Hürrem Sultan, Kanuni'ye hislerini aktardığı mektubuna, "Sultanım, Padişahım, muhabbet bahçesini andıran güzel yüzünüzün çiçekleriyle bezenmiş dualarımı ve gözünüzün coşku veren şarabıyla dolup taşan övgülerimi, seher vakti hasret köşesinde ah çekenler ve ayrılık diyarında geceleri inleyenlerle birlikte mutluluk yıldızım olan siz sultanımın huzuruna ithaf ederim." ifadeleriyle başlıyor.
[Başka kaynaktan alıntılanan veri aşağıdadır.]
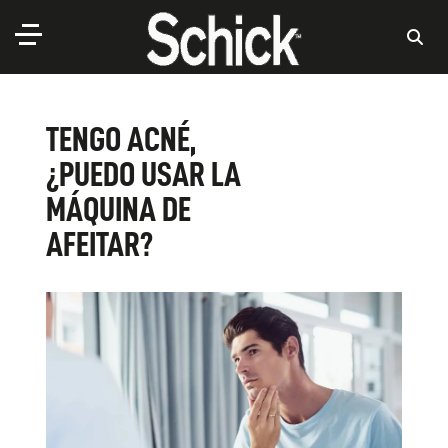
TENGO ACNÉ,
¿PUEDO USAR LA
MÁQUINA DE
AFEITAR?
Mektubunda içinde bulunduğu durumu ve duygularını anlatan Hürrem Sultan, şöyle devam ediyor:
"Ben Allah'ın yarattığı bu kainat içinde kaybolmuş birisiydim. Ömrümün baharını sizin mücevher kutunuzdaki bir inci olarak korumanız altında yaşadım. Hasret acısıyla kıvranan ve çektiği ızdıraplar yüzünden perişan olan bu çaresiz kulunuzdan bu değersiz sızlanmaları kabul ediniz. Ben sadece sizin yanınızda huzur bulabiliyorum. Sizin yanınızda olmaktan duyduğum mutluluğu anlatmaya kalemler yetmez. Sizinle birlikte olduğumuz anların hatırası, sizin yanınızda geçirdiğim günlerin anısı, bu miskinin gönlünde hep yaşamaktadır. Hiç olmazsa sizinle yaşadıklarımız, sizinle ortak anılarımız sayesinde biraz olsun teselli bulabilmekteyim. Esen rüzgarlar, çektiğim acıları size ulaştırsa anlarsınız ki kulunuzun durumu feryat ve figan eden bülbül gibidir. Sizden ayrı kaldığımda dermanım, takatim kalmıyor. Kimse acılarımı dindiremiyor. Gamla dolu gönlümü görseniz, ayrılık acısıyla inleyen bir ney gibi hasta ve perişan olduğumu hemen anlarsınız."